= SCHRIFTLICHE AUFGABEN =
#1 Wie lautet der Satz „Lange Zeit kursierten Spekulationen, es handele sich hierbei um die sterblichen Überreste der sagenhaften norwegischen Königin Gunnhild.“ aus dem Text über die Frau von Haraldskær auf Englisch?
#2 Beantworte anhand des Textes über die Frau von Haraldskær:
(a) In welchem Jahr wurde die Moorleiche gefunden?
(b) Wie lautet ihr dänischer Name?
(c) Um wessen sterbliche Überreste soll es sich Spekulationen zufolge gehandelt haben?

= VORLIEGENDER TEXT =

━━━━━━━━━━━━━━━━━━━━

Die Frau von Haraldskær (dänisch Drottning Gunhild - dt. Königin Gunhild) ist eine eisenzeitliche Moorleiche, die 1835 im Moor von Haraldskær nahe Skibet gehörenden Rittergut Haraldskær, ca. 6 km westlich von Vejle in Jütland, Dänemark gefunden wurde. Lange Zeit kursierten Spekulationen, es handele sich hierbei um die sterblichen Überreste der sagenhaften norwegischen Königin Gunnhild.

━━━━━━━━━━━━━━━━━━━━

= VERZEICHNIS =
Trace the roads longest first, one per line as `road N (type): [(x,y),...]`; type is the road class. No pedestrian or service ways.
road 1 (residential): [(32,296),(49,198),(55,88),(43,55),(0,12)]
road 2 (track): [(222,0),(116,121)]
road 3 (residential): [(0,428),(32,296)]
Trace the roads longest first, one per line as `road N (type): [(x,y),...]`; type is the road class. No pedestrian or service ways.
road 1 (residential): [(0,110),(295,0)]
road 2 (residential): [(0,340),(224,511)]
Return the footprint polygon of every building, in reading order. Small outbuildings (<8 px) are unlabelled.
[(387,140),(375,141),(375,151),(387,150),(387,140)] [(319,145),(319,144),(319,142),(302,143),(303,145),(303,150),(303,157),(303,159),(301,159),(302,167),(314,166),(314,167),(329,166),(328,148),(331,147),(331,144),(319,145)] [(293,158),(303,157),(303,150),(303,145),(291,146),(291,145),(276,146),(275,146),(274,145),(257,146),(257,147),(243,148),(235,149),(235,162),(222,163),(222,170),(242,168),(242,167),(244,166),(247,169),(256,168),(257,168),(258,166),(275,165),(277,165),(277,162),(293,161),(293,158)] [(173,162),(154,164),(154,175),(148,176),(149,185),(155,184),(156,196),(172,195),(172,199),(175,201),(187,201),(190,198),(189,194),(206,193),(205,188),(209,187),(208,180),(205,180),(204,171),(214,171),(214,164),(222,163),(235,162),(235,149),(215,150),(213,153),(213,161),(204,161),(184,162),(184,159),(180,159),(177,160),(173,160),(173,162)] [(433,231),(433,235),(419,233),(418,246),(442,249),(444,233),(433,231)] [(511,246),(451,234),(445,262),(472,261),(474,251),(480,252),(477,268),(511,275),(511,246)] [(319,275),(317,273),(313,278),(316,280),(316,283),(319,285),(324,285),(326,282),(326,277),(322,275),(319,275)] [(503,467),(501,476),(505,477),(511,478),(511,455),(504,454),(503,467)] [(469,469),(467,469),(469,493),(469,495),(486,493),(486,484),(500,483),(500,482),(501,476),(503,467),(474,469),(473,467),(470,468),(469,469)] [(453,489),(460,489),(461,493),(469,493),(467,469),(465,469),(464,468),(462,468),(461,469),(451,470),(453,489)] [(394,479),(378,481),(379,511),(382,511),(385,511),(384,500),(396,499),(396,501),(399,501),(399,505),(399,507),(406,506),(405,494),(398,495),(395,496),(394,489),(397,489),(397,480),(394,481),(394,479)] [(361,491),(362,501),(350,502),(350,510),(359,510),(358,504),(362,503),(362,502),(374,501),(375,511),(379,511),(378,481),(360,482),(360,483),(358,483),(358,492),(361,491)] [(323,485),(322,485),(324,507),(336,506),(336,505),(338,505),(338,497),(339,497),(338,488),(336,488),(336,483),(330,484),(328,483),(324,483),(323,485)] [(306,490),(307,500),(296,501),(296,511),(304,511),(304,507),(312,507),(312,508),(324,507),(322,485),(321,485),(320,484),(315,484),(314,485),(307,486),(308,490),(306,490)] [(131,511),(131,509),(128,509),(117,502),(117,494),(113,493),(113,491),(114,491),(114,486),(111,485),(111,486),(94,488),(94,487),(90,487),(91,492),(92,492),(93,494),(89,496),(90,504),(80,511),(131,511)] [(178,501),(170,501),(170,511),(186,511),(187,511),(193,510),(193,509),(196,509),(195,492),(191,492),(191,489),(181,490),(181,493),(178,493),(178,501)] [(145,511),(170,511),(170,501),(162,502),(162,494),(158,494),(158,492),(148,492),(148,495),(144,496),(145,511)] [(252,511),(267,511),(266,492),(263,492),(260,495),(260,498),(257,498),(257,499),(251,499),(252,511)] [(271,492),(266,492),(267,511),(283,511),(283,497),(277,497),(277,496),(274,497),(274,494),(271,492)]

━━━━━━━━━━━━━━━━━━━━

= MUSTERLÖSUNGEN =
#1 For a long time there was speculation that these were the mortal remains of the legendary Norwegian queen Gunnhild.

#2
(a) 1835
(b) Drottning Gunhild
(c) Um die der sagenhaften norwegischen Königin Gunnhild